Yo nadaba y jugaba con las olas que me levantaban, altas y majestuosas. Tal vez sonreía. Eran como grandes brazos que me levantaban y después me dejaban caer, y por un momento experimentaba una mezcla de miedo y excitación. Miedo de ahogarme y excitación por estar siendo elevada hacia el cielo, por un instante, por un segundo. Sentía como si me estuvieran acunando.

Me di vuelta y vi su mirada que, antes impaciente, se había vuelto dolorida.

Sentí tanta pena en ese momento, vi su traje de baño mojado y me pareció mal que sintiese frío. Vi la expresión sufrida de su rostro y experimenté tanta ternura que me reproché haber sido tan egoísta, haber pensado solamente en mis juegos.

– Papá, volvamos a la orilla.

Él prácticamente salió corriendo del agua, mientras yo daba brazadas con vehemencia, luchando contra las olas que cada vez más intentaban llevarme mar adentro.

Con los ojos un poco desencajados trataba de acercarme, sin conseguirlo.
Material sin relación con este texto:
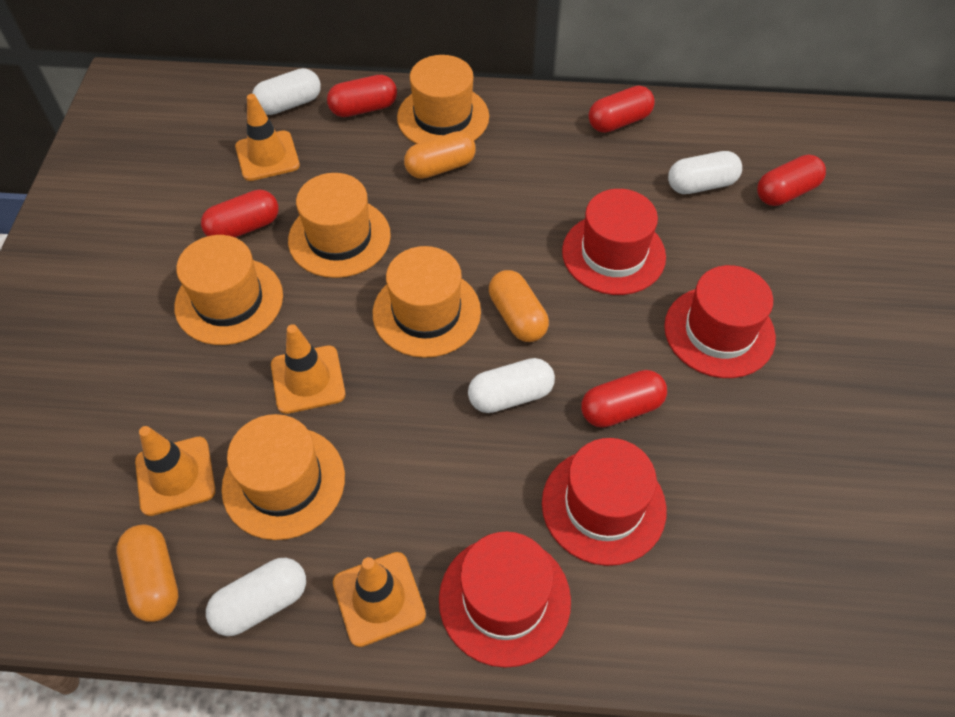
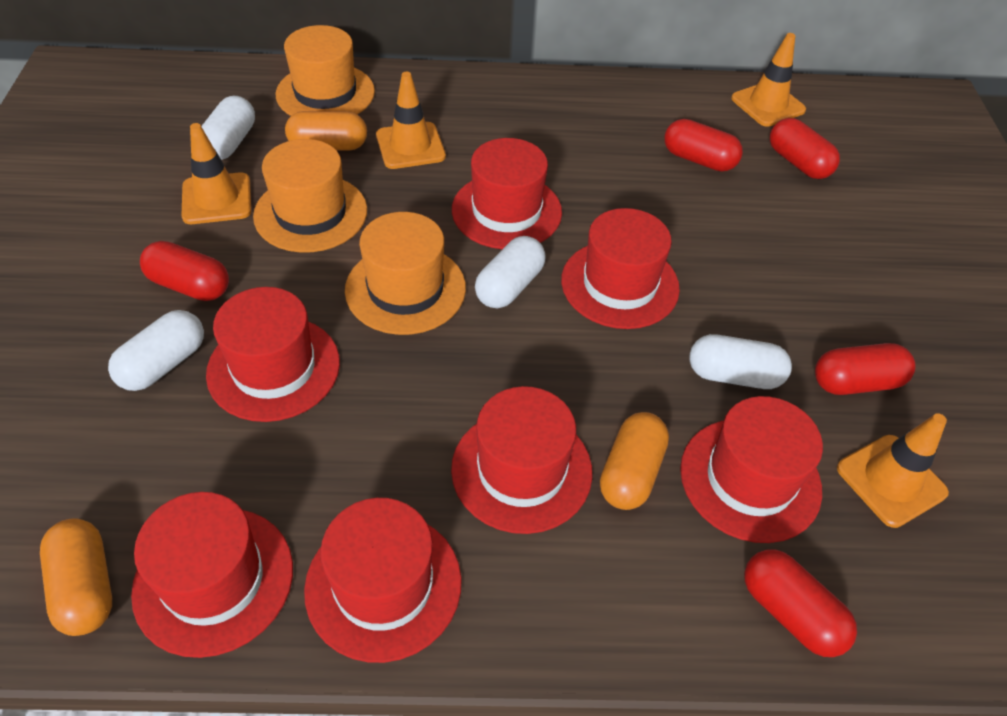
orange hat: 5 -> 3
red hat: 4 -> 7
Pero no decía nada, no quería volver a ver en él esa mirada, tenía que arreglarme sola.

Cuando llegué a la orilla él ya estaba tendido en la esterilla y leía el diario.

19

Anoche tuve un sueño muy bello e inquietante. Estábamos Thomas, una niña y yo. Una niña hermosa, de cabellos rojos, el rostro redondo y dos labios rojos y carnosos. Casi me daba miedo mirarla, era hermosa de una manera desconcertante. Era nuestra hija.

Pero en el sueño yo era tanto yo misma como Thomas y la niña. Veía con los ojos de todos. Me sentía parte de todos.

Estábamos vestidos como en el siglo XIX. No el siglo XIX de las cortes, sino el siglo XIX popular de las ciudades.

La niña nos lleva al mar. Hace que nos sumerjamos, pero no nos mojamos.

Quedamos mucho tiempo sumergidos en el agua, como si fuéramos peces. Alrededor de nosotros hay pólipos, medusas, langostas… la niña está acostada sobre la nada, con los brazos a los lados y el cabello rojo, larguísimo, que sigue creciendo y moviéndose bajo el agua. Es bello, sedoso, y crece y crece. Luego, en un determinado momento, su cabello se vuelve blanco e insípido y empieza a disiparse, hasta desaparecer por completo. Ahora tiene la cabeza pelada. Es una recién nacida. Pero sigue siendo sorprendentemente hermosa.